(Collected data)
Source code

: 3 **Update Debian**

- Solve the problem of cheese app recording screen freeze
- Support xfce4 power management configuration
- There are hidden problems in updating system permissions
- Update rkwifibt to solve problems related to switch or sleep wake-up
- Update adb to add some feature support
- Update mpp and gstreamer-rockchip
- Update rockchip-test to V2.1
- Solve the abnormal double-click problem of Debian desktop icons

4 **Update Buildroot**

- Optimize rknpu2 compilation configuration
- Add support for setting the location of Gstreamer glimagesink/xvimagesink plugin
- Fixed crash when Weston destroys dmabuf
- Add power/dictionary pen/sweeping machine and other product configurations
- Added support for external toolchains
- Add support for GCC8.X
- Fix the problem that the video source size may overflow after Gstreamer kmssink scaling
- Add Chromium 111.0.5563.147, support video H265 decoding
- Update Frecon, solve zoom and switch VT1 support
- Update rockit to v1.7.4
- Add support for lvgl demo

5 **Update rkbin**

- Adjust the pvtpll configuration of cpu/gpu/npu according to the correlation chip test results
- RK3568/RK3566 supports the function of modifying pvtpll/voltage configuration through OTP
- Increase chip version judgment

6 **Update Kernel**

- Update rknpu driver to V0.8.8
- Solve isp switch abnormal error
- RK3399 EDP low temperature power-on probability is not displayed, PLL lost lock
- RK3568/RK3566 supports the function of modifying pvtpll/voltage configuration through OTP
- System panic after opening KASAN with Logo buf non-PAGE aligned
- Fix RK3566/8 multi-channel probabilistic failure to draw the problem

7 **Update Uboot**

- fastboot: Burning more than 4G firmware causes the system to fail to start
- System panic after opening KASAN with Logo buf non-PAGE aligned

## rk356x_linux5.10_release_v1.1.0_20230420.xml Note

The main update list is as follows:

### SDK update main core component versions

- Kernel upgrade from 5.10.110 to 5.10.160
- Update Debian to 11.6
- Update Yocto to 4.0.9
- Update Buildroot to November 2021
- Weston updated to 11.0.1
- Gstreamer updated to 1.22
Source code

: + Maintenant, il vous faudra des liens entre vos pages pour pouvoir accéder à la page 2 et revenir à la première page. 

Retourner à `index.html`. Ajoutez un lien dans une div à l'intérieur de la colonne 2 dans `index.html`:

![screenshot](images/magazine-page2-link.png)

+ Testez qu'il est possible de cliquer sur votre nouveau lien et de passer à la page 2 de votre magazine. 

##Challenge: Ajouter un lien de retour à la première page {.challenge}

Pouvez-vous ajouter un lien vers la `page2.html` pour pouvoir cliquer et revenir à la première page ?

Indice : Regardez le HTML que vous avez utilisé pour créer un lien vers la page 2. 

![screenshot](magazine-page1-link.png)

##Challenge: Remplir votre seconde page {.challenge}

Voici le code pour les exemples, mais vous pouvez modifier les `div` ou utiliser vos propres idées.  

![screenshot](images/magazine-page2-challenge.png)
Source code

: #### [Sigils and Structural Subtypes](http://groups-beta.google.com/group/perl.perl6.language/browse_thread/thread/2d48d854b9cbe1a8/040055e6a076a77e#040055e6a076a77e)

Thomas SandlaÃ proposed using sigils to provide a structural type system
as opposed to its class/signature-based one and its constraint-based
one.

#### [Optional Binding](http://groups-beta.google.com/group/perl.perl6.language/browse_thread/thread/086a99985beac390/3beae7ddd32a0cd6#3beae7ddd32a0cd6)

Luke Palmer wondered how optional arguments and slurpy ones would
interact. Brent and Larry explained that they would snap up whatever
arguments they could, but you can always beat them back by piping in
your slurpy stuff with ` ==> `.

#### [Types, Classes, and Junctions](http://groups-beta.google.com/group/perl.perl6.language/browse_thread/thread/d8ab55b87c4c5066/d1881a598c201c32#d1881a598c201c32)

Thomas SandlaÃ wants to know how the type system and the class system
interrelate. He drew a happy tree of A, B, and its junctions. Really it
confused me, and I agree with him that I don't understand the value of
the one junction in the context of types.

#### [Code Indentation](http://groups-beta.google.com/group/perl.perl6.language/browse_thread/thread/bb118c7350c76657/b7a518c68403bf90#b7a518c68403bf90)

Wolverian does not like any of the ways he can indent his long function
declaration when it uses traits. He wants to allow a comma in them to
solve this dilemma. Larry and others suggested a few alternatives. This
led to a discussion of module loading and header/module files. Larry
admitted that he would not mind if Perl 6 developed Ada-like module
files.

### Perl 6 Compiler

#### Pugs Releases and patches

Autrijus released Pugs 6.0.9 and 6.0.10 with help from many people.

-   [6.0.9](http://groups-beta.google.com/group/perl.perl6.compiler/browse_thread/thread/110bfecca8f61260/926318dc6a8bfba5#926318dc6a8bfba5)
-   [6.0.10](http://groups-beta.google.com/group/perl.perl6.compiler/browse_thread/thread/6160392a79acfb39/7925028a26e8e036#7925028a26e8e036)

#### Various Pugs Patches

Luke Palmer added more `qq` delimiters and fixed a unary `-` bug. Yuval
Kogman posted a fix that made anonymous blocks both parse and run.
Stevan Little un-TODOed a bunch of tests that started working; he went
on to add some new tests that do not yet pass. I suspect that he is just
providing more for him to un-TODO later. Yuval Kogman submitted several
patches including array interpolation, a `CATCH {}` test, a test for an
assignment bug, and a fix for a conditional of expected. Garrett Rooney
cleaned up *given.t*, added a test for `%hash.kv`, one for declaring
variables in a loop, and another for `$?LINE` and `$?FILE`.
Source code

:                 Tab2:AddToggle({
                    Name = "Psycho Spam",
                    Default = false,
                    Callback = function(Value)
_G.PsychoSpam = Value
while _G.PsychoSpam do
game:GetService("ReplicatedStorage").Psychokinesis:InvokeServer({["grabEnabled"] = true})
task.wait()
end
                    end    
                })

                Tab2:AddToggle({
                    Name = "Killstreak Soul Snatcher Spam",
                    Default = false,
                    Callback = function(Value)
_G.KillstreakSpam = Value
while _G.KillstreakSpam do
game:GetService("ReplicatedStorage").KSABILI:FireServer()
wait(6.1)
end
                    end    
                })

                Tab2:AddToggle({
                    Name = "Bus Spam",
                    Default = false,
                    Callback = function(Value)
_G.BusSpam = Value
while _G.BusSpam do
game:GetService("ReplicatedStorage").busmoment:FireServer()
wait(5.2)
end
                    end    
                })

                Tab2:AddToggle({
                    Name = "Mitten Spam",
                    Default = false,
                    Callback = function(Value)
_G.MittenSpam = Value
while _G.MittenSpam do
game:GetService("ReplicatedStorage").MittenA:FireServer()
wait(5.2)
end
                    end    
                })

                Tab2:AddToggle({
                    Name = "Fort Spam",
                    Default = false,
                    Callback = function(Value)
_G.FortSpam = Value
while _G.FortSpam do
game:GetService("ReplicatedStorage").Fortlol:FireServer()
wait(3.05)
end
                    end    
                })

- EXERCISE GOAL -
Provide a verbatim copy of all the entries.

- ANSWER SPACE -
Source code

: 3 **Update Debian**

- Solve the problem of cheese app recording screen freeze
- Support xfce4 power management configuration
- There are hidden problems in updating system permissions
- Update rkwifibt to solve problems related to switch or sleep wake-up
- Update adb to add some feature support
- Update mpp and gstreamer-rockchip
- Update rockchip-test to V2.1
- Solve the abnormal double-click problem of Debian desktop icons

4 **Update Buildroot**

- Optimize rknpu2 compilation configuration
- Add support for setting the location of Gstreamer glimagesink/xvimagesink plugin
- Fixed crash when Weston destroys dmabuf
- Add power/dictionary pen/sweeping machine and other product configurations
- Added support for external toolchains
- Add support for GCC8.X
- Fix the problem that the video source size may overflow after Gstreamer kmssink scaling
- Add Chromium 111.0.5563.147, support video H265 decoding
- Update Frecon, solve zoom and switch VT1 support
- Update rockit to v1.7.4
- Add support for lvgl demo

5 **Update rkbin**

- Adjust the pvtpll configuration of cpu/gpu/npu according to the correlation chip test results
- RK3568/RK3566 supports the function of modifying pvtpll/voltage configuration through OTP
- Increase chip version judgment

6 **Update Kernel**

- Update rknpu driver to V0.8.8
- Solve isp switch abnormal error
- RK3399 EDP low temperature power-on probability is not displayed, PLL lost lock
- RK3568/RK3566 supports the function of modifying pvtpll/voltage configuration through OTP
- System panic after opening KASAN with Logo buf non-PAGE aligned
- Fix RK3566/8 multi-channel probabilistic failure to draw the problem

7 **Update Uboot**

- fastboot: Burning more than 4G firmware causes the system to fail to start
- System panic after opening KASAN with Logo buf non-PAGE aligned

## rk356x_linux5.10_release_v1.1.0_20230420.xml Note

The main update list is as follows:

### SDK update main core component versions

- Kernel upgrade from 5.10.110 to 5.10.160
- Update Debian to 11.6
- Update Yocto to 4.0.9
- Update Buildroot to November 2021
- Weston updated to 11.0.1
- Gstreamer updated to 1.22
Source code

: + Maintenant, il vous faudra des liens entre vos pages pour pouvoir accéder à la page 2 et revenir à la première page. 

Retourner à `index.html`. Ajoutez un lien dans une div à l'intérieur de la colonne 2 dans `index.html`:

![screenshot](images/magazine-page2-link.png)

+ Testez qu'il est possible de cliquer sur votre nouveau lien et de passer à la page 2 de votre magazine. 

##Challenge: Ajouter un lien de retour à la première page {.challenge}

Pouvez-vous ajouter un lien vers la `page2.html` pour pouvoir cliquer et revenir à la première page ?

Indice : Regardez le HTML que vous avez utilisé pour créer un lien vers la page 2. 

![screenshot](magazine-page1-link.png)

##Challenge: Remplir votre seconde page {.challenge}

Voici le code pour les exemples, mais vous pouvez modifier les `div` ou utiliser vos propres idées.  

![screenshot](images/magazine-page2-challenge.png)
Source code

: #### [Sigils and Structural Subtypes](http://groups-beta.google.com/group/perl.perl6.language/browse_thread/thread/2d48d854b9cbe1a8/040055e6a076a77e#040055e6a076a77e)

Thomas SandlaÃ proposed using sigils to provide a structural type system
as opposed to its class/signature-based one and its constraint-based
one.

#### [Optional Binding](http://groups-beta.google.com/group/perl.perl6.language/browse_thread/thread/086a99985beac390/3beae7ddd32a0cd6#3beae7ddd32a0cd6)

Luke Palmer wondered how optional arguments and slurpy ones would
interact. Brent and Larry explained that they would snap up whatever
arguments they could, but you can always beat them back by piping in
your slurpy stuff with ` ==> `.

#### [Types, Classes, and Junctions](http://groups-beta.google.com/group/perl.perl6.language/browse_thread/thread/d8ab55b87c4c5066/d1881a598c201c32#d1881a598c201c32)

Thomas SandlaÃ wants to know how the type system and the class system
interrelate. He drew a happy tree of A, B, and its junctions. Really it
confused me, and I agree with him that I don't understand the value of
the one junction in the context of types.

#### [Code Indentation](http://groups-beta.google.com/group/perl.perl6.language/browse_thread/thread/bb118c7350c76657/b7a518c68403bf90#b7a518c68403bf90)

Wolverian does not like any of the ways he can indent his long function
declaration when it uses traits. He wants to allow a comma in them to
solve this dilemma. Larry and others suggested a few alternatives. This
led to a discussion of module loading and header/module files. Larry
admitted that he would not mind if Perl 6 developed Ada-like module
files.

### Perl 6 Compiler

#### Pugs Releases and patches

Autrijus released Pugs 6.0.9 and 6.0.10 with help from many people.

-   [6.0.9](http://groups-beta.google.com/group/perl.perl6.compiler/browse_thread/thread/110bfecca8f61260/926318dc6a8bfba5#926318dc6a8bfba5)
-   [6.0.10](http://groups-beta.google.com/group/perl.perl6.compiler/browse_thread/thread/6160392a79acfb39/7925028a26e8e036#7925028a26e8e036)

#### Various Pugs Patches

Luke Palmer added more `qq` delimiters and fixed a unary `-` bug. Yuval
Kogman posted a fix that made anonymous blocks both parse and run.
Stevan Little un-TODOed a bunch of tests that started working; he went
on to add some new tests that do not yet pass. I suspect that he is just
providing more for him to un-TODO later. Yuval Kogman submitted several
patches including array interpolation, a `CATCH {}` test, a test for an
assignment bug, and a fix for a conditional of expected. Garrett Rooney
cleaned up *given.t*, added a test for `%hash.kv`, one for declaring
variables in a loop, and another for `$?LINE` and `$?FILE`.
Source code

:                 Tab2:AddToggle({
                    Name = "Psycho Spam",
                    Default = false,
                    Callback = function(Value)
_G.PsychoSpam = Value
while _G.PsychoSpam do
game:GetService("ReplicatedStorage").Psychokinesis:InvokeServer({["grabEnabled"] = true})
task.wait()
end
                    end    
                })

                Tab2:AddToggle({
                    Name = "Killstreak Soul Snatcher Spam",
                    Default = false,
                    Callback = function(Value)
_G.KillstreakSpam = Value
while _G.KillstreakSpam do
game:GetService("ReplicatedStorage").KSABILI:FireServer()
wait(6.1)
end
                    end    
                })

                Tab2:AddToggle({
                    Name = "Bus Spam",
                    Default = false,
                    Callback = function(Value)
_G.BusSpam = Value
while _G.BusSpam do
game:GetService("ReplicatedStorage").busmoment:FireServer()
wait(5.2)
end
                    end    
                })

                Tab2:AddToggle({
                    Name = "Mitten Spam",
                    Default = false,
                    Callback = function(Value)
_G.MittenSpam = Value
while _G.MittenSpam do
game:GetService("ReplicatedStorage").MittenA:FireServer()
wait(5.2)
end
                    end    
                })

                Tab2:AddToggle({
                    Name = "Fort Spam",
                    Default = false,
                    Callback = function(Value)
_G.FortSpam = Value
while _G.FortSpam do
game:GetService("ReplicatedStorage").Fortlol:FireServer()
wait(3.05)
end
                    end    
                })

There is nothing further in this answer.